___ Material provided
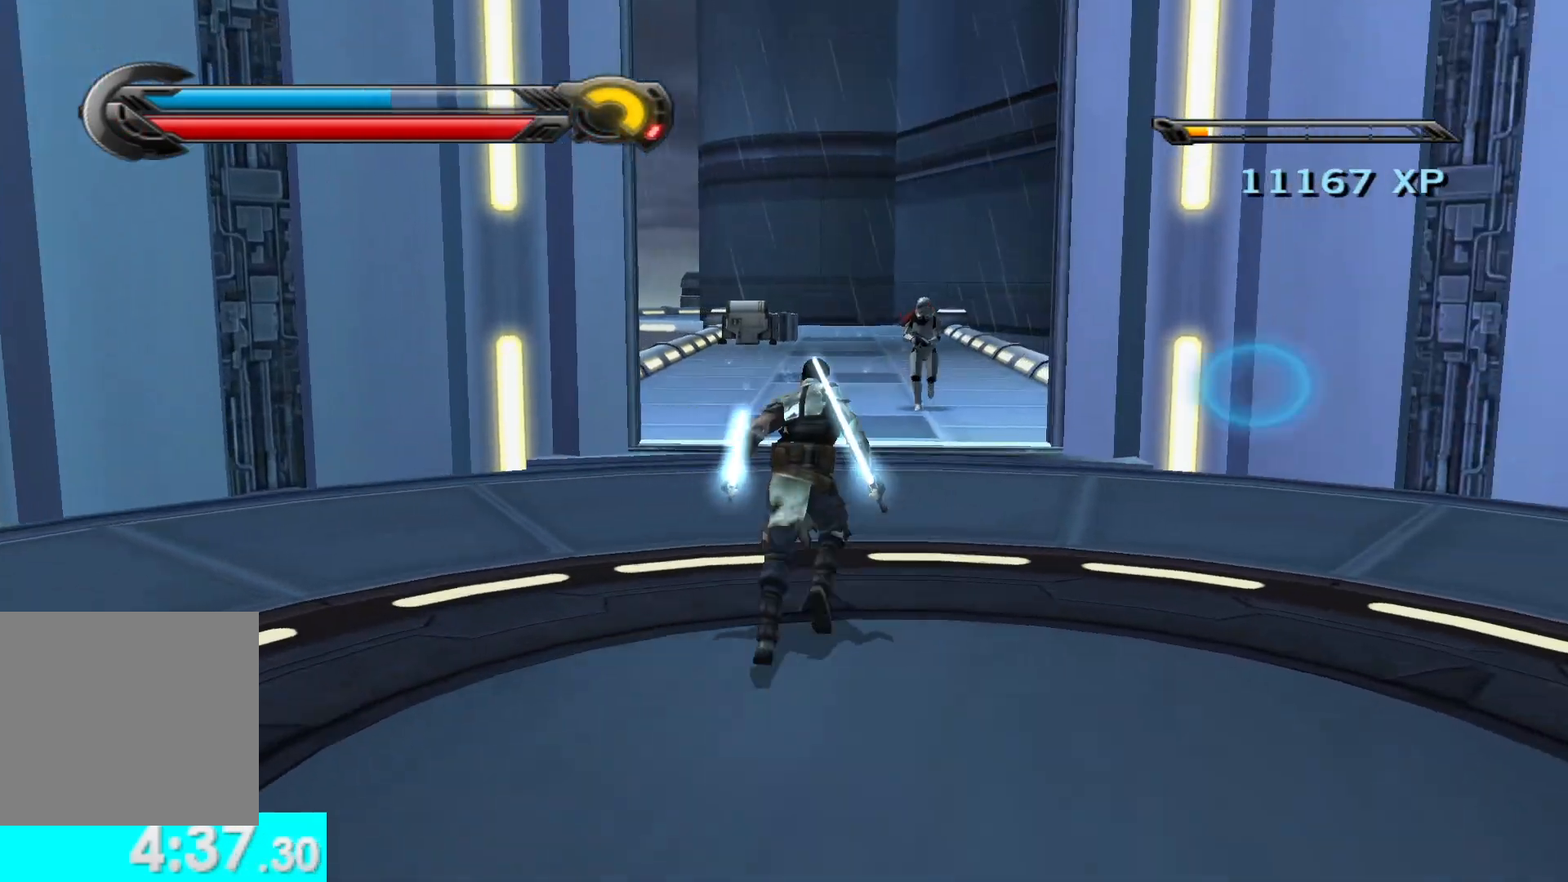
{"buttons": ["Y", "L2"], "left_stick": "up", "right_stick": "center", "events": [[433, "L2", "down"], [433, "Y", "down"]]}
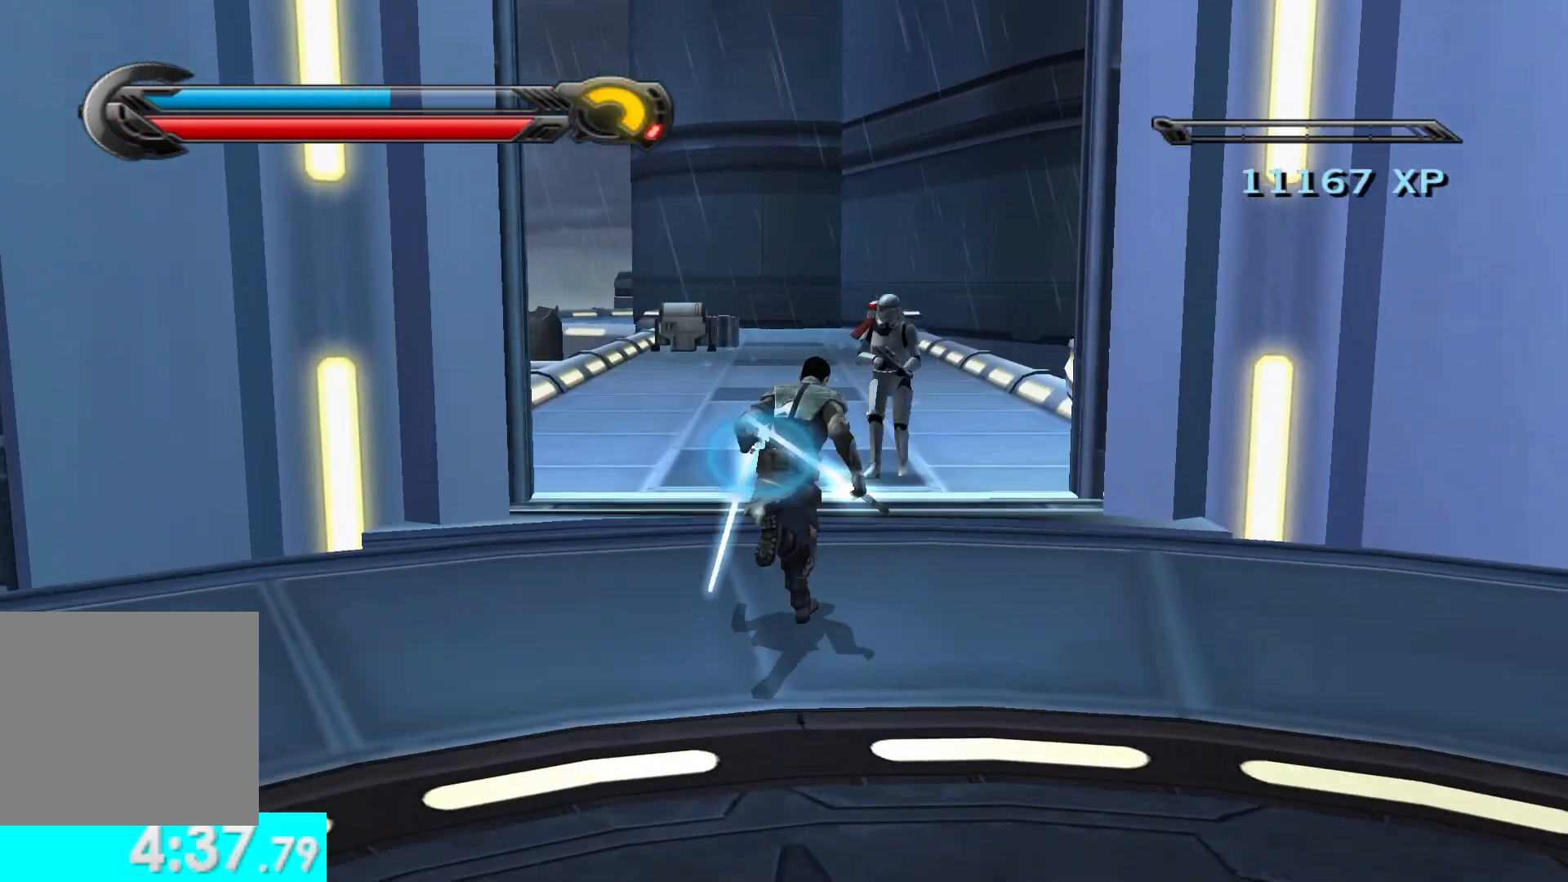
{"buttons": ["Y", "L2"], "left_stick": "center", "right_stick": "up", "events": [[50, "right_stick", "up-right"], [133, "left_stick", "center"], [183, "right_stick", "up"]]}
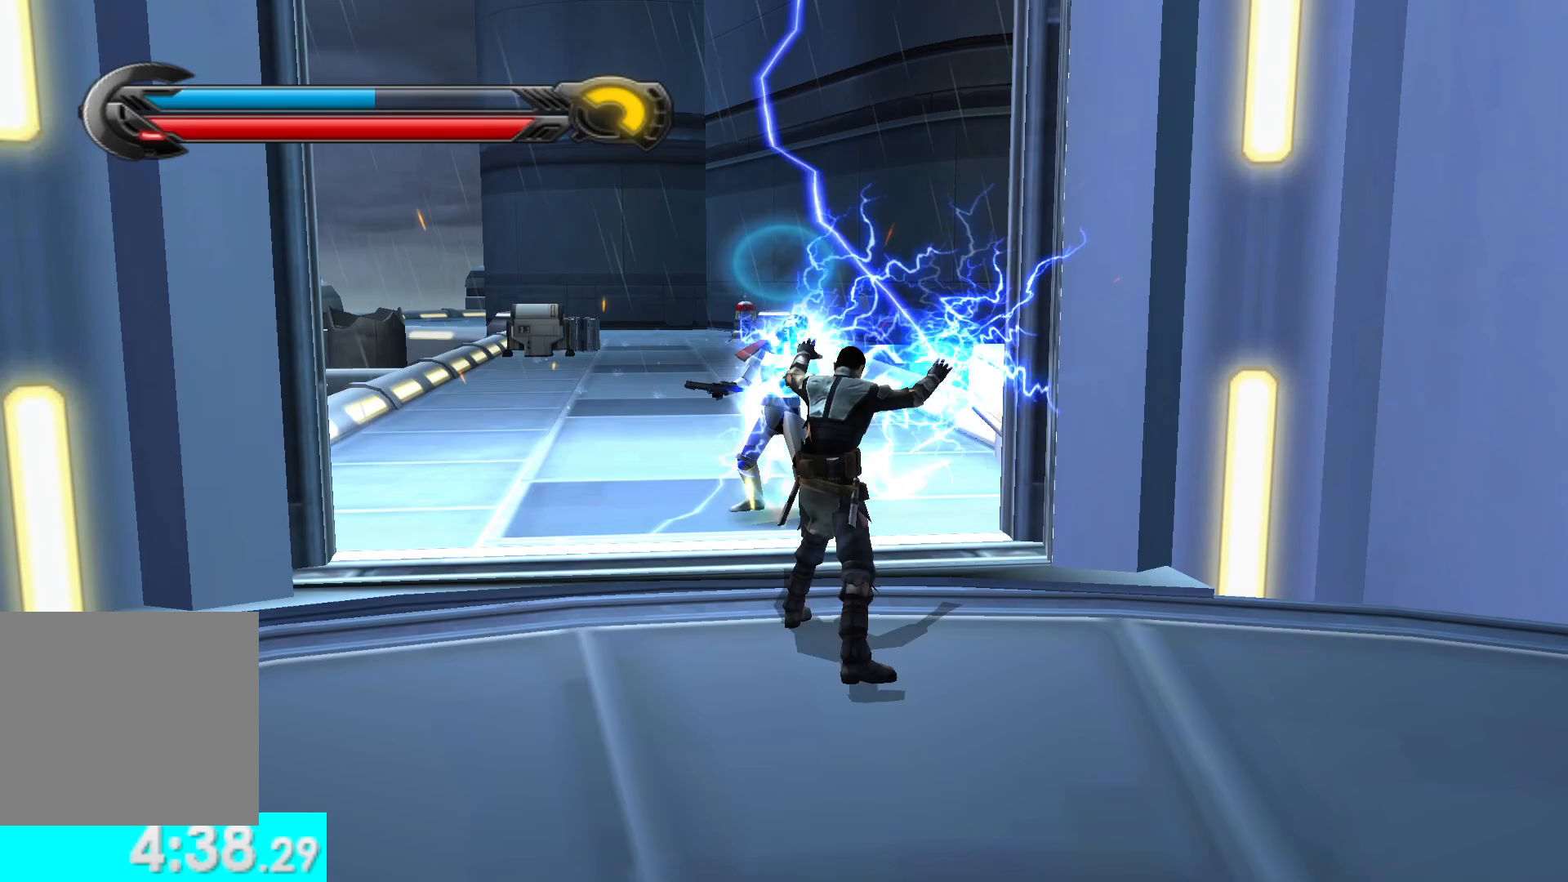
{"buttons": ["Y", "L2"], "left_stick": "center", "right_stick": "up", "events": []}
______
All of the lines above should be retyped precisely, apart from the pictures.

→ **Answer space**
{"buttons": ["Y", "L2"], "left_stick": "up", "right_stick": "center", "events": [[433, "L2", "down"], [433, "Y", "down"]]}
{"buttons": ["Y", "L2"], "left_stick": "center", "right_stick": "up", "events": [[50, "right_stick", "up-right"], [133, "left_stick", "center"], [183, "right_stick", "up"]]}
{"buttons": ["Y", "L2"], "left_stick": "center", "right_stick": "up", "events": []}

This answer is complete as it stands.